Data from 167 consecutive patients undergoing primary isolated aortic valve replacement through minimally invasive approaches (MIAVR) between October 2016 and April 2018 were prospectively collected. The mean age of the study population was 74 ± 9 years, and the average EuroSCORE II was 2.1 ± 1.2.

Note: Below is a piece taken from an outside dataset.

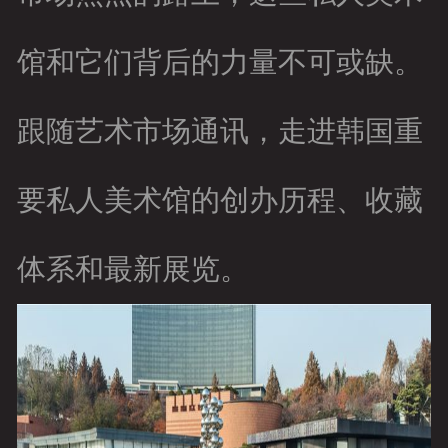
馆和它们背后的力量不可或缺。
跟随艺术市场通讯，走进韩国重
要私人美术馆的创办历程、收藏
体系和最新展览。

MIAVR was performed using sutureless or rapid deployment valves in 76 (45.5%) patients, MiECC system in 63 (37.7%), and UFT management in 67 (40.1%). Overall in-hospital mortality was 0.6% (n = 1). The rate of postoperative stroke and atrioventricular block requiring pacemaker implantation was 1.2% (n = 2) and 3.6% (n = 6), respectively. MiECC system was associated with reduced postoperative bleeding (requiring chest re-opening) compared with conventional cardio-pulmonary bypass circuits (0% vs. 5.8%, p = 0.05). The mean intensive care unit stay was 25 hours in UFT patients and 52.2 hours in no-UFT patients (p = 0.04). Hospital stay was similar between groups (UFT 6.9 days, no-UFT 13.9 days, p = 0.2).
Our UFT mini AVR program is a multidisciplinary minimally approach that involves the latest best technologies and techniques for AVR. We believe it may considerably increase patient's comfort being associated with faster recovery and excellent hospital outcomes.